Description of the task
Count the lines in the rows below that contain the string "Nickelodeon", treating uppercase and lowercase as different, and reply with only that number.

------------------------------------------------

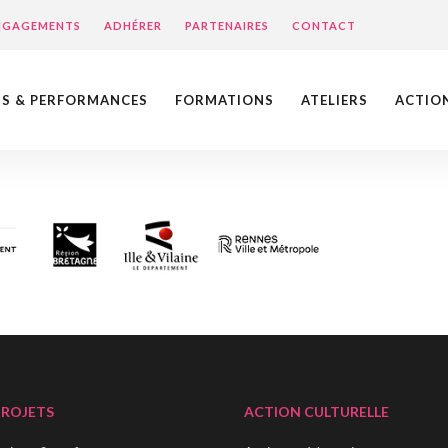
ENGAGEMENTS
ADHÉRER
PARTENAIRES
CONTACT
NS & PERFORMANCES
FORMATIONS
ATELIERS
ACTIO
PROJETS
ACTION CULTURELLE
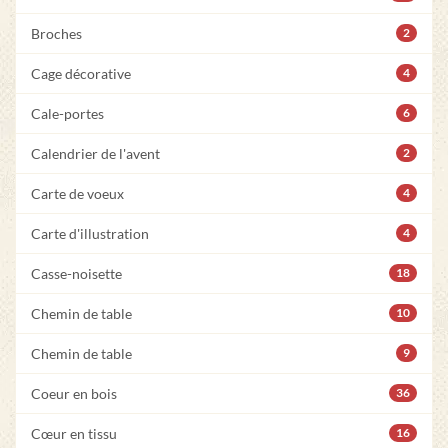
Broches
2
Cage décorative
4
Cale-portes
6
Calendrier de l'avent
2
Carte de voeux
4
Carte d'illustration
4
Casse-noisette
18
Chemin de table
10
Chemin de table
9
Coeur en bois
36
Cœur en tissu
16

------------------------------------------------

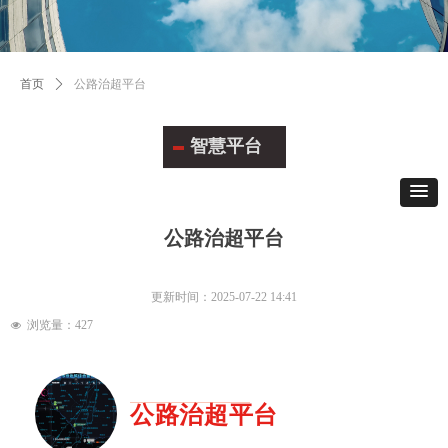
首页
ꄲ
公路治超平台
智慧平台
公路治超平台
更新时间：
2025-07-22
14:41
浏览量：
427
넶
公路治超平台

------------------------------------------------

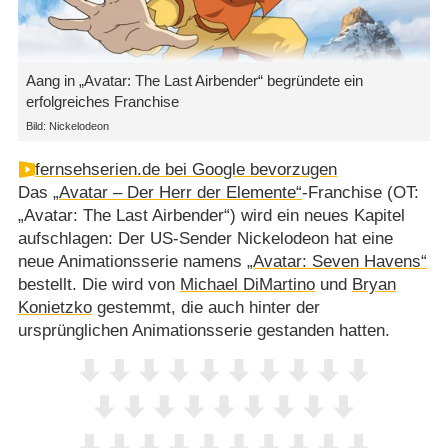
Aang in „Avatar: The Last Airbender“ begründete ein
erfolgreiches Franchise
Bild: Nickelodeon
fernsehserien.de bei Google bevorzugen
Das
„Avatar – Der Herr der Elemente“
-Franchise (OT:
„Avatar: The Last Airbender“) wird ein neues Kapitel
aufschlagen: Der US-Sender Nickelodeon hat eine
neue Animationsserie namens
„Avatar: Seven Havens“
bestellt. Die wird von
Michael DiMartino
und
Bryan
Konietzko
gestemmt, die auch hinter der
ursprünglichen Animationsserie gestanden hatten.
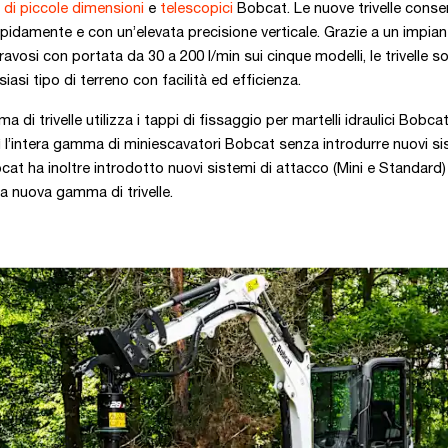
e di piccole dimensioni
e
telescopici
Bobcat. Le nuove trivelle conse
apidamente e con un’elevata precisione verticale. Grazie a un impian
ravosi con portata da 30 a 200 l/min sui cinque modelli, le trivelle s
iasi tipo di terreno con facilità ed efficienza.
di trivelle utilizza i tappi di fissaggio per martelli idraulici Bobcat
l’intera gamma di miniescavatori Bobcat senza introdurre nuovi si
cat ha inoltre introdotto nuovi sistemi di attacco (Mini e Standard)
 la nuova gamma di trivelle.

------------------------------------------------

Answer to this task
2